Stored items:
▼

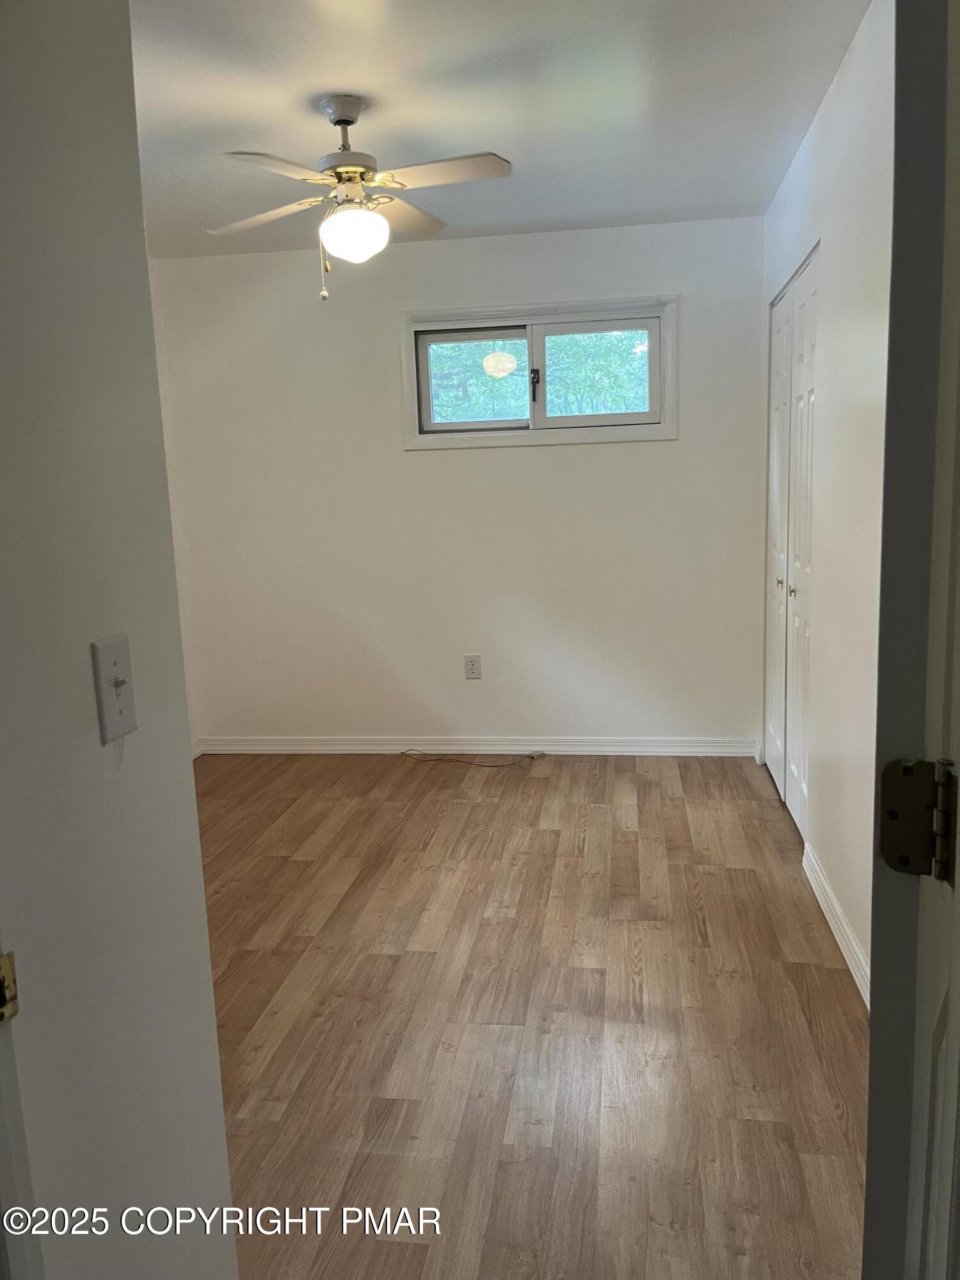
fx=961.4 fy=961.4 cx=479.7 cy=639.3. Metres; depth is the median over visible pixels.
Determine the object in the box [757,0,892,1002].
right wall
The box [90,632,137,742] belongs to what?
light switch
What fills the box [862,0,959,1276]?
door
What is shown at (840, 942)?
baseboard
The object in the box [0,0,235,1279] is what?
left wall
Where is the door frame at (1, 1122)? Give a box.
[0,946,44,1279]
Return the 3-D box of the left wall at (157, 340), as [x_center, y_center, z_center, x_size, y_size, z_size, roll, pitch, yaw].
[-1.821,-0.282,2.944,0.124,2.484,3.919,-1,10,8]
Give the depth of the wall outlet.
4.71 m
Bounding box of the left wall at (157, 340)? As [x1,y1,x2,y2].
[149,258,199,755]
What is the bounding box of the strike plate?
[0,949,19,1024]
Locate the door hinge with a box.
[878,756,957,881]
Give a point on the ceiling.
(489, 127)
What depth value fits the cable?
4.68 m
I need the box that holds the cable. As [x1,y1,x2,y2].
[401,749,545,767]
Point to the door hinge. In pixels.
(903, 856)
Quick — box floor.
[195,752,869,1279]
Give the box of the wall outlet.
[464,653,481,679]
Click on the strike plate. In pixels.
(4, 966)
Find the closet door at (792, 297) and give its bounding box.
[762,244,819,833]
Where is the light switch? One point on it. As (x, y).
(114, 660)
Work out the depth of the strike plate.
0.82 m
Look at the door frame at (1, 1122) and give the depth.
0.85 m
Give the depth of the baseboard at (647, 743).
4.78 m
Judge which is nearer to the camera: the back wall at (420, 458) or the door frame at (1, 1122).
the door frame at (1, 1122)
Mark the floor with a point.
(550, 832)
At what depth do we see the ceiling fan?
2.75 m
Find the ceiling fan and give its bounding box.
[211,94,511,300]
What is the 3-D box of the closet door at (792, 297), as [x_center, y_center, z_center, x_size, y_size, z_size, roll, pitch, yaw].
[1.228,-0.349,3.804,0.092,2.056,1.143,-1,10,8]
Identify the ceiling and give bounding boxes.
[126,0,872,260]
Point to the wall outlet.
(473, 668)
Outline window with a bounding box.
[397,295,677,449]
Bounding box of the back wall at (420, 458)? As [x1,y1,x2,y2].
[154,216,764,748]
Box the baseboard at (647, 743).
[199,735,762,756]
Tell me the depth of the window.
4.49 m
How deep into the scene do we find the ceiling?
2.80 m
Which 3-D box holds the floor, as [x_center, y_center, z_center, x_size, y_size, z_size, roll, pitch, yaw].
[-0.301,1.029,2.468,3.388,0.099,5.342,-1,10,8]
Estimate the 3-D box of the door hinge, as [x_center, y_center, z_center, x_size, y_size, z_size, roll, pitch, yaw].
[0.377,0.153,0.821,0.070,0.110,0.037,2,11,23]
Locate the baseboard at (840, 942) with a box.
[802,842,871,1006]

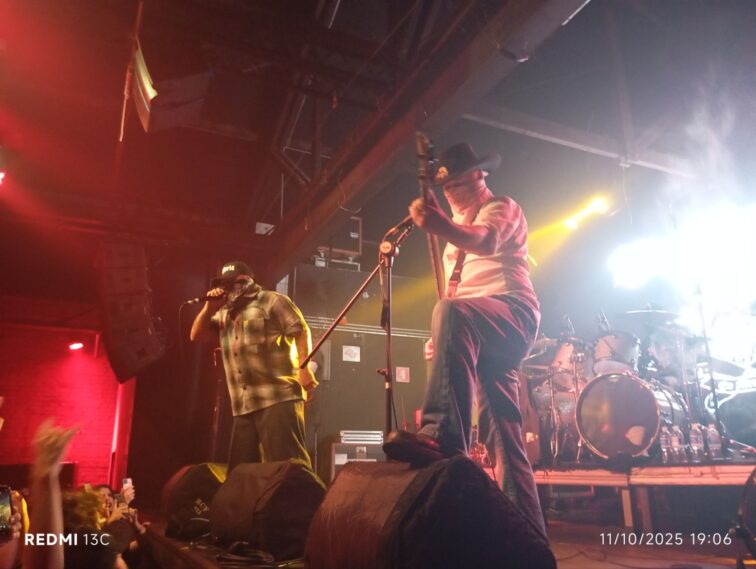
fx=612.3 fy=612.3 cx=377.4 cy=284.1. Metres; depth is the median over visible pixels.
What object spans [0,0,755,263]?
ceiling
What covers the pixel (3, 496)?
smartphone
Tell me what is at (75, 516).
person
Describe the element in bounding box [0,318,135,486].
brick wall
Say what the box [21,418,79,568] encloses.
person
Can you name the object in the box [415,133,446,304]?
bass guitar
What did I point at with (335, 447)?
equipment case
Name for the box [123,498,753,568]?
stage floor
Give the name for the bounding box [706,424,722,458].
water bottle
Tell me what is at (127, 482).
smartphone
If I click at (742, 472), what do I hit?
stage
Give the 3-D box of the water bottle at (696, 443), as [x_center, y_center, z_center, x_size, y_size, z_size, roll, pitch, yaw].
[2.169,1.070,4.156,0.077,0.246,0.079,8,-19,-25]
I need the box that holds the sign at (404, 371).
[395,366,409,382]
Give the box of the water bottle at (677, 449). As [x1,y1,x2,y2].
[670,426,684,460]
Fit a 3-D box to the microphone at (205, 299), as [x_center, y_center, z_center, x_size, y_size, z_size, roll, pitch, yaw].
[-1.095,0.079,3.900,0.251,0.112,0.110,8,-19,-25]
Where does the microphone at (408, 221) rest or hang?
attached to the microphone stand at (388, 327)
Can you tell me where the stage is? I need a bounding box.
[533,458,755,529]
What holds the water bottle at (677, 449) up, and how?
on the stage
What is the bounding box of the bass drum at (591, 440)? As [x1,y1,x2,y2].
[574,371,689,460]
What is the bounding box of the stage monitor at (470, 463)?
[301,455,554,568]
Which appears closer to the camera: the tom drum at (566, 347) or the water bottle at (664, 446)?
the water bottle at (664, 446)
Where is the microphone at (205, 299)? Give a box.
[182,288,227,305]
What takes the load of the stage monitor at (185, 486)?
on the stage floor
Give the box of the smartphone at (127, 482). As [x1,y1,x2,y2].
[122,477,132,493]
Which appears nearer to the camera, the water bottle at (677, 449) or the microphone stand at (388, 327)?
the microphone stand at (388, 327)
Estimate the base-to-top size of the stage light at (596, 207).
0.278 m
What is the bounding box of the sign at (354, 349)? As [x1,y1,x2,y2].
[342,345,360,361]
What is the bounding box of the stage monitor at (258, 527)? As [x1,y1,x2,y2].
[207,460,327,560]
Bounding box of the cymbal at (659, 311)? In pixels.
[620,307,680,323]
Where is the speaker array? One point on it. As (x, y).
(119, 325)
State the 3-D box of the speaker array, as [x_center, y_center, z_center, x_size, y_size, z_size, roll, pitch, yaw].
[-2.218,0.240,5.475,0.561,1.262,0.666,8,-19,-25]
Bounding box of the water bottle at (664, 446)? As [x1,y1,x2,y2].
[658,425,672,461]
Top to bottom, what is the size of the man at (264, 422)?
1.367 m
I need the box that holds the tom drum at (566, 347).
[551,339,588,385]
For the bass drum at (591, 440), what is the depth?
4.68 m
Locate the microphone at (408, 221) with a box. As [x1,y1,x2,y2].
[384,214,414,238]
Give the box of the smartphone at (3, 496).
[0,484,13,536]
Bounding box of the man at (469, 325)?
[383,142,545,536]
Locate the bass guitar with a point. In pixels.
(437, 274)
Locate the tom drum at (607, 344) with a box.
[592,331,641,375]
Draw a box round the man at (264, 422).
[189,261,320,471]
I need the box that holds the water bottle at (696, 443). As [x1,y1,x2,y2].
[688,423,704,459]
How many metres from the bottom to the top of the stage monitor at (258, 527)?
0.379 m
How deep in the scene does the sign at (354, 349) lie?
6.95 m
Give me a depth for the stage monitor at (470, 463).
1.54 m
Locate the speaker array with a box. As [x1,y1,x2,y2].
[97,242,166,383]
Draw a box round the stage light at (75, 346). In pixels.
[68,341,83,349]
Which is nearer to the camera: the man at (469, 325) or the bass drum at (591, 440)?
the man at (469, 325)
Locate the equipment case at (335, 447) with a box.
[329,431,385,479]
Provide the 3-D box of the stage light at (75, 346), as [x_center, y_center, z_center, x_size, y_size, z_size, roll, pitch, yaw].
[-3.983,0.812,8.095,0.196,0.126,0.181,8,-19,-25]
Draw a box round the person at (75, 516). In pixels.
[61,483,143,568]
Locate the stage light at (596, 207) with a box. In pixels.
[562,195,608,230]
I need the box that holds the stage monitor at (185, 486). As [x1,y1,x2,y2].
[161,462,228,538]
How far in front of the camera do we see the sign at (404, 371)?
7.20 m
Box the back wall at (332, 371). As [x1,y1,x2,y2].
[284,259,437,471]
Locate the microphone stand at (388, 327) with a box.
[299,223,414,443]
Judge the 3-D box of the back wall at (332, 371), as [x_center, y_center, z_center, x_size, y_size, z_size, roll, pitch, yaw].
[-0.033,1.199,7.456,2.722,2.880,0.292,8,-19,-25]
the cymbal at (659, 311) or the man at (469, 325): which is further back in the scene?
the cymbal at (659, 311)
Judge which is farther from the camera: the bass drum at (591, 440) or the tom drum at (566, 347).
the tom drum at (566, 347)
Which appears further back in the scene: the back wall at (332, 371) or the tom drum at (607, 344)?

▲

## Exercise aim
Copy out the lines of the data where the string "visible" occurs.

## Result of the task
fx=961.4 fy=961.4 cx=479.7 cy=639.3. Metres; depth is the median over visible pixels.
fx=612.3 fy=612.3 cx=377.4 cy=284.1. Metres; depth is the median over visible pixels.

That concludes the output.